BEGIN GIVEN ENTRIES

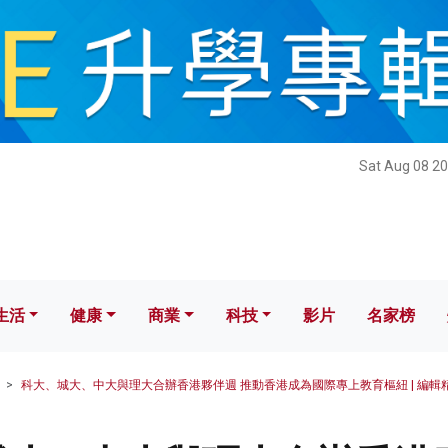
健康
商業
科技
影片
名家榜
Sat Aug 08 20
生活
健康
商業
科技
影片
名家榜
科大、城大、中大與理大合辦香港夥伴週 推動香港成為國際專上教育樞紐 | 編輯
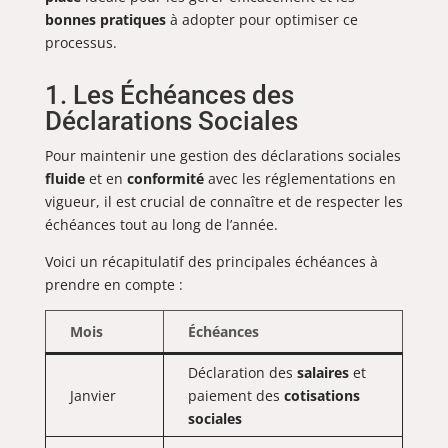
bonnes pratiques
à adopter pour optimiser ce
processus.
1. Les Échéances des
Déclarations Sociales
Pour maintenir une gestion des déclarations sociales
fluide
et en
conformité
avec les réglementations en
vigueur, il est crucial de connaître et de respecter les
échéances tout au long de l’année.
Voici un récapitulatif des principales échéances à
prendre en compte :
Mois
Échéances
Déclaration des
salaires
et
Janvier
paiement des
cotisations
sociales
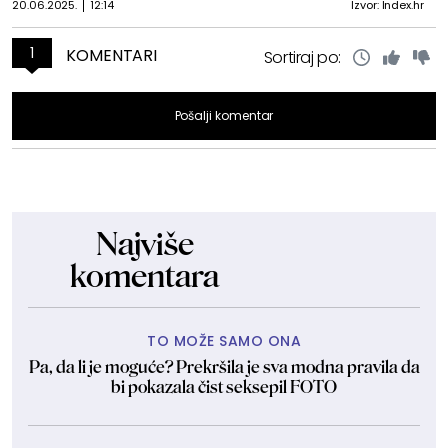
20.06.2025.
12:14
Izvor: Index.hr
1
KOMENTARI
Sortiraj po:
Pošalji komentar
Najviše
komentara
TO MOŽE SAMO ONA
Pa, da li je moguće? Prekršila je sva modna pravila da
bi pokazala čist seksepil FOTO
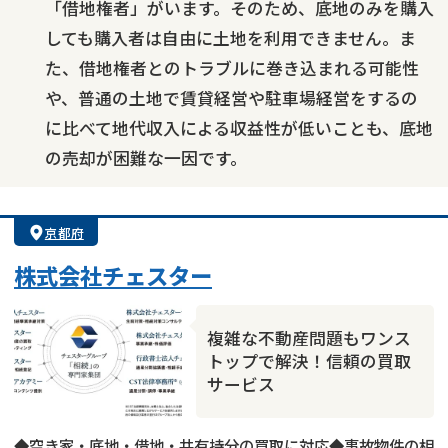
「借地権者」がいます。そのため、底地のみを購入
しても購入者は自由に土地を利用できません。ま
た、借地権者とのトラブルに巻き込まれる可能性
や、普通の土地で賃貸経営や駐車場経営をするの
に比べて地代収入による収益性が低いことも、底地
の売却が困難な一因です。
京都府
株式会社チェスター
複雑な不動産問題もワンス
トップで解決！信頼の買取
サービス
◆空き家・底地・借地・共有持分の買取に対応◆事故物件の相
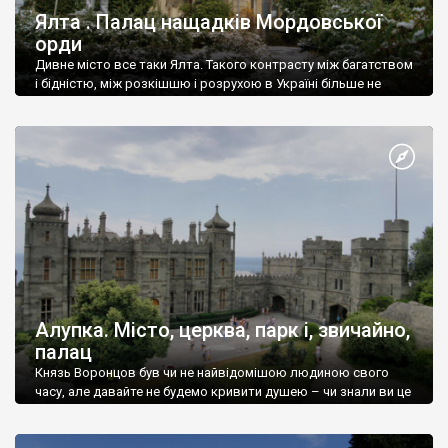
Ялта . Палац нащадків Мордовської
орди
Дивне місто все таки Ялта. Такого контрасту між багатством
і бідністю, між розкішшю і розрухою в Україні більше не
знайдеш.
Алупка. Місто, церква, парк і, звичайно,
палац
Князь Воронцов був чи не найвідомішою людиною свого
часу, але давайте не будемо кривити душею – чи знали ви це
прізвище до відвідин Алупки? Мабуть все таки ні.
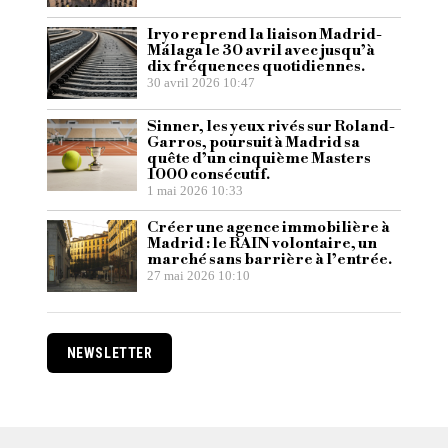
Iryo reprend la liaison Madrid-
Málaga le 30 avril avec jusqu’à
dix fréquences quotidiennes.
30 avril 2026 10:47
Sinner, les yeux rivés sur Roland-
Garros, poursuit à Madrid sa
quête d’un cinquième Masters
1000 consécutif.
1 mai 2026 10:33
Créer une agence immobilière à
Madrid : le RAIN volontaire, un
marché sans barrière à l’entrée.
27 mai 2026 10:10
NEWSLETTER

END GIVEN ENTRIES

Swap each "Madrid" in the records for "Barcelona" and write out all the lines again, changing nothing else. Leave the pictures out.

FINISHED EXERCISE:
健康
商業
科技
影片
名家榜
Sat Aug 08 20
生活
健康
商業
科技
影片
名家榜
科大、城大、中大與理大合辦香港夥伴週 推動香港成為國際專上教育樞紐 | 編輯
bonnes pratiques
à adopter pour optimiser ce
processus.
1. Les Échéances des
Déclarations Sociales
Pour maintenir une gestion des déclarations sociales
fluide
et en
conformité
avec les réglementations en
vigueur, il est crucial de connaître et de respecter les
échéances tout au long de l’année.
Voici un récapitulatif des principales échéances à
prendre en compte :
Mois
Échéances
Déclaration des
salaires
et
Janvier
paiement des
cotisations
sociales
20.06.2025.
12:14
Izvor: Index.hr
1
KOMENTARI
Sortiraj po:
Pošalji komentar
Najviše
komentara
TO MOŽE SAMO ONA
Pa, da li je moguće? Prekršila je sva modna pravila da
bi pokazala čist seksepil FOTO
「借地権者」がいます。そのため、底地のみを購入
しても購入者は自由に土地を利用できません。ま
た、借地権者とのトラブルに巻き込まれる可能性
や、普通の土地で賃貸経営や駐車場経営をするの
に比べて地代収入による収益性が低いことも、底地
の売却が困難な一因です。
京都府
株式会社チェスター
複雑な不動産問題もワンス
トップで解決！信頼の買取
サービス
◆空き家・底地・借地・共有持分の買取に対応◆事故物件の相
Ялта . Палац нащадків Мордовської
орди
Дивне місто все таки Ялта. Такого контрасту між багатством
і бідністю, між розкішшю і розрухою в Україні більше не
знайдеш.
Алупка. Місто, церква, парк і, звичайно,
палац
Князь Воронцов був чи не найвідомішою людиною свого
часу, але давайте не будемо кривити душею – чи знали ви це
прізвище до відвідин Алупки? Мабуть все таки ні.
Iryo reprend la liaison Barcelona-
Málaga le 30 avril avec jusqu’à
dix fréquences quotidiennes.
30 avril 2026 10:47
Sinner, les yeux rivés sur Roland-
Garros, poursuit à Barcelona sa
quête d’un cinquième Masters
1000 consécutif.
1 mai 2026 10:33
Créer une agence immobilière à
Barcelona : le RAIN volontaire, un
marché sans barrière à l’entrée.
27 mai 2026 10:10
NEWSLETTER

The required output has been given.